损失函数不起作用(RNN)

数据挖掘 机器学习 神经网络
2022-02-23 01:40:10

我正在按照Siraj Raval 的视频实现来构建 RNN 。我已经对其进行了调整以使用我的数据集,而不是从文件中导入数据集。当程序到达损失函数时,它会报告 loss += -np.log(ps[t][y[t], 0]) IndexError: index 7 is out of bounds for axis 0 with size 4

这是什么意思,我该如何解决?此外,在 Siraj 的版本中,他将损失计算为:

loss += -np.log(ps[t][y[t], 0])

不应该是这个吗

loss += -np.log(ps[t]) * [y[t], 0]

因为交叉熵损失是 L = -yln(yhat)?

我的代码:

import numpy as np

# Data Processing
x = np.array([
    # t/no. of inputs         
    [1, 2, 3, 4, 5, 6],
    [7, 8, 9, 10, 11, 12],     # Samples
    [13, 14, 15, 16, 17, 18],
    [19, 20, 21, 22, 23, 24]]).T

# Model Parameters
numInputs = x.shape[1] # Yields 4
numNeurons = 8 # Yields 8
numEntries = x.shape[0] # Yields 6

u = np.random.random((numNeurons, numInputs))
v = np.random.random((numInputs, numNeurons))
w = np.random.random((numNeurons, numNeurons))
bh = np.zeros((numNeurons, 1))
bo = np.zeros((numInputs, 1))
atimeline = [] # Contains 6 timestep's woth of a's
yhattimeline = [] # Contains 6 timestep's worth of yhat's
hprev = np.zeros((8, 1)) # Contains previous a state

# Training
def loss(x, y, hprev):
    xs, hs, ys, ps = {}, {}, {}, {}
    hs[-1] = np.copy(hprev) # Copies hprev so hprev can still be used
                            # Adds key: -1, value: hprev, to the dict
    loss = 0
    xs[0] = np.zeros((numInputs, 1)) # Sets t = 0 to 0's
    for t in xrange(numEntries):
        xs[t + 1] = x[t] # Adds in data from x to the dict
        hs[t] = np.tanh(np.dot(u, xs[t]) + np.dot(w, hs[t - 1]) + bh)
        ys[t] = np.dot(v, hs[t]) + bo
        ps[t] = np.exp(ys[t]) / np.sum(np.exp(ys[t])) # Softmax
        loss += -np.log(ps[t][y[t], 0])
    du, dv, dw = np.zeros_like(u), np.zeros_like(v), np.zeros_like(w)
    dbh, dbo = np.zeros_like(bh), np.zeros_like(bo)
    dhnext = np.zeros_like(hs[0])
    for t in reversed(xrange(numEntries)):
        dy = np.copy(ps[t])
        dy[targets[t]] -= 1 # Derived from dL/dyhat
        dv += np.dot(dy, hs[t].T)
        dbo += dy
        dh = np.dot(v.T, dy) + dhnext
        dhraw = (1 - hs[t] * hs[t]) * dh # tanh
        dbh += dhraw
        du += np.dot(dhraw, xs[t].T)
        dw += np.dot(dhraw, xs[t - 1].T)
        dhnext = np.dot(w.T, dhraw)
        return du, dv, dw, dbo, dbh, hs[numEntries - 1]

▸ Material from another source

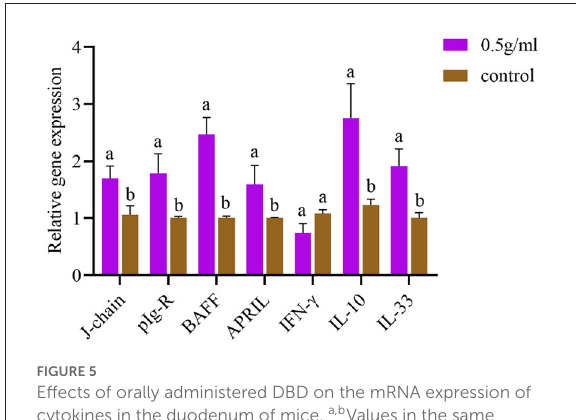
FIGURE5 Effects of orally administered DBD on the mRNA expression of cytokines in the duodenum of mice. a,b Values in the same column with different superscript letters differ significantly at P < 0.05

u, v, w, dbo, dbh, hprev = loss(x, x, hprev)
1个回答

发生的事情是

xs[0] = np.zeros((numInputs, 1))

生成 ((4, 1)) 的数组,并且

xs[t + 1] = x[t]

生成 ((1, 4)) 的数组。为了解决这个问题,我转置了 x[t],所以现在它的形状与上面相同 - ((4, 1)):

xs[t + 1] = np.array([x[t]]).T

烦人的错误,很难解决,但一个相当简单的解决方案。